Часто спасался тем, что в полдень ложился навзничь, расставлял руки, ноги и, вписанный в окружность, совмещал с нею фокус зенита. Солнце стекало по шатру к небозему, поток его несся в лоб, затапливал боковое зрение зноем.
В зените солнечного сплетенья звенел жаворонок, и кузнечики вдруг замирали, становилось страшно.
Вместе с телом, всем сгустком ничтожности я проецировался на вселенную. Карта реликтового излучения – три кельвина Большого взрыва – растекалась перед глазами. Засвеченная сетчатка крупнозернистым ландшафтом палочек, колбочек, крупными мазками – желтого, красного, синего, складывались в лик человека. Над глазами крошилось тусклое зеркало, стоявшее раньше между этим человеком и Богом, осколки летели туманностями, вселенная рушилась в глаза, человек рушился в Бога. Что от него оставалось?
Что значит быть животным? В чем смысл проекции? Какие формы в сухожилиях этих метаморфоз, какие смыслы несет этот фазовый переход живого естества в неживое? Что приоткрывает оно в тайной тверди природы человека и вселенной?
Что значит быть зверем?
Каждое утро в деревне я спускался в овраг к роднику, шел среди колонн воздушного хрусталя. Здесь мне ничего не снилось, только однажды в наделах послесонья (орут петухи, блеют и топочут козы, звенят колокольчиками, заря течет на предгорья, расчесанные грядами виноградников) привиделось, что вхожу в замок, которым владеет немая старуха.
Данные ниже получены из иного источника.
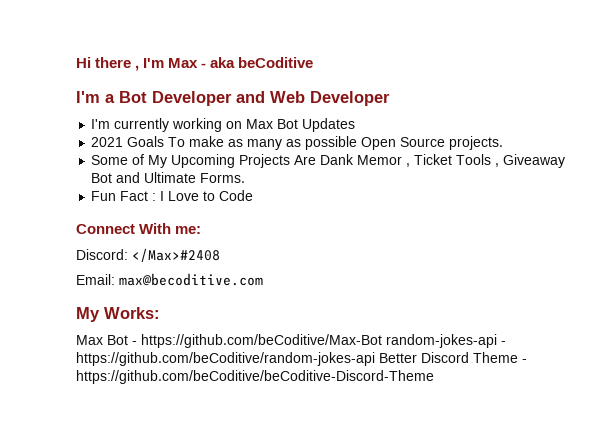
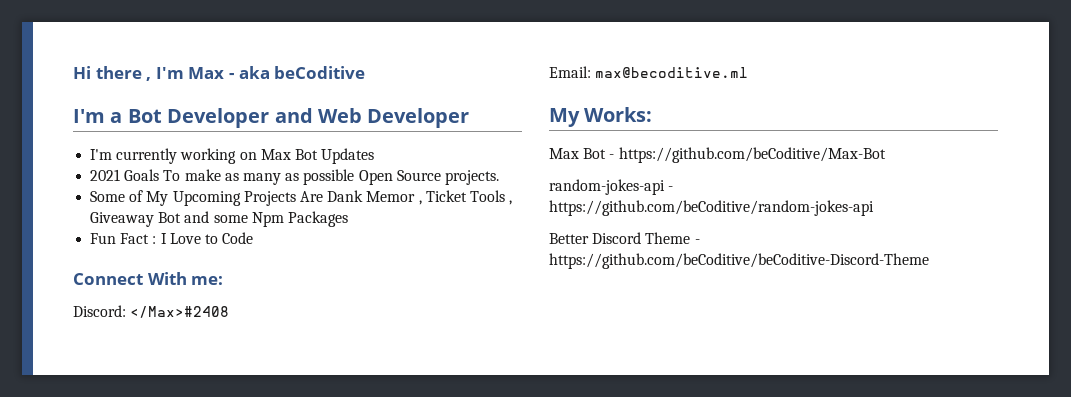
[144,172,246,183] Ultimate Forms. -> [213,211,348,227] some Npm Packages
[119,273,263,286] max@becoditive.com -> [595,67,749,78] max@becoditive.ml
(382, 341) none -> (886, 155) //
(375, 359) none -> (874, 208) //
Под ногами мостовая усыпана густо соломой; едут повозки; мулы, приостановившись, зубастыми варежками подбирают солому, погонщики принимаются их нахлестывать.
Я прохожу мимо скотного двора, рядов амбаров, мимо женщин с кувшинами у колодца, – и вот раскрываются еще одни ворота, за которыми почему-то вижу огромного, как вол, льва.
Крутанувшись на месте, лев кропит из-под хвоста угловой столб загона, в котором мечется от бешенства гиена, ничуть не уступающая размерами льву.
Поблизости слуги ворошат сено, разгружают повозку с горшками; косятся на меня. У льва человеческое лицо, но звериная пасть. Гиена, в которой я наконец узнаю старуху хозяйку, выведена из себя тем, что лев посмел пометить ее владения. Но вдруг останавливает свой взгляд на мне.